▶ _Exercise requirements_
Set out exactly every line of the entries below, starting at the line that holds "thumb ip: (928, 544)" and stopping after the line that holds "pinky tip: (1095, 414)".

(Stored data entries)
════════════════════
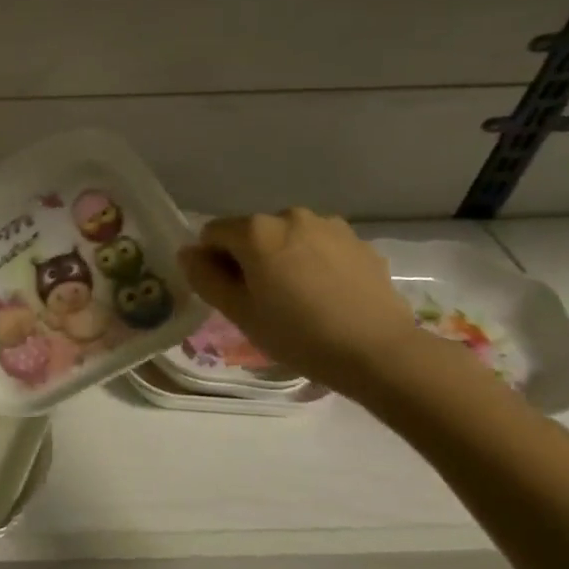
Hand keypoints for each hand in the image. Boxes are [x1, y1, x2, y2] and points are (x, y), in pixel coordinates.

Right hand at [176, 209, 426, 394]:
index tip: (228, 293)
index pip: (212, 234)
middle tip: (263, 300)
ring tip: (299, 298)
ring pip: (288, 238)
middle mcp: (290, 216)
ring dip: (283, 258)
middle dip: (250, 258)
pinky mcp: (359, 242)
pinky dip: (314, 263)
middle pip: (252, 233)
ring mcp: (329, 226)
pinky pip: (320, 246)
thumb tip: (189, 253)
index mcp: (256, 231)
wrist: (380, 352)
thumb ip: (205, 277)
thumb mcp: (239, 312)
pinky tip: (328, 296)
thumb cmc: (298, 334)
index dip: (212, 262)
════════════════════
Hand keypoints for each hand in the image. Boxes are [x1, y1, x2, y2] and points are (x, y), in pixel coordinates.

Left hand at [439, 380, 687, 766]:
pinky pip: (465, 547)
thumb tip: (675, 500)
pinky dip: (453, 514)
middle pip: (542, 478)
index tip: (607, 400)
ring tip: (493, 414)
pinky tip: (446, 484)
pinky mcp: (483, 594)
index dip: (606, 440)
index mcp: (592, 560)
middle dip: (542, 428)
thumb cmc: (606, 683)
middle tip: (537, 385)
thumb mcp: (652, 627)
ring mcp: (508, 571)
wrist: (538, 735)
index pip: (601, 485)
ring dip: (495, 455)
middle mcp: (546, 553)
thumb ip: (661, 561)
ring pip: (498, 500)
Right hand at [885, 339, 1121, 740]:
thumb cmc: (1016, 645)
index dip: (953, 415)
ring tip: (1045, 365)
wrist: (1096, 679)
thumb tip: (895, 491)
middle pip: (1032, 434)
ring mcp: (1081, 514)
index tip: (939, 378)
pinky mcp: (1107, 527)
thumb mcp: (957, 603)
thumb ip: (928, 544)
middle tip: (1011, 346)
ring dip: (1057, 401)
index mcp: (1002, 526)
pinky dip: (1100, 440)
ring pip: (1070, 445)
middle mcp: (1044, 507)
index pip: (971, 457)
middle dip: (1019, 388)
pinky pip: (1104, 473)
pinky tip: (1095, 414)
════════════════════
▶ _Exercise answer_
thumb ip: (928, 544)
middle tip: (1011, 346)
ring dip: (1057, 401)
index mcp: (1002, 526)
pinky dip: (1100, 440)
ring pip: (1070, 445)
middle mcp: (1044, 507)
index pip: (971, 457)
middle dip: (1019, 388)
pinky pip: (1104, 473)
pinky tip: (1095, 414)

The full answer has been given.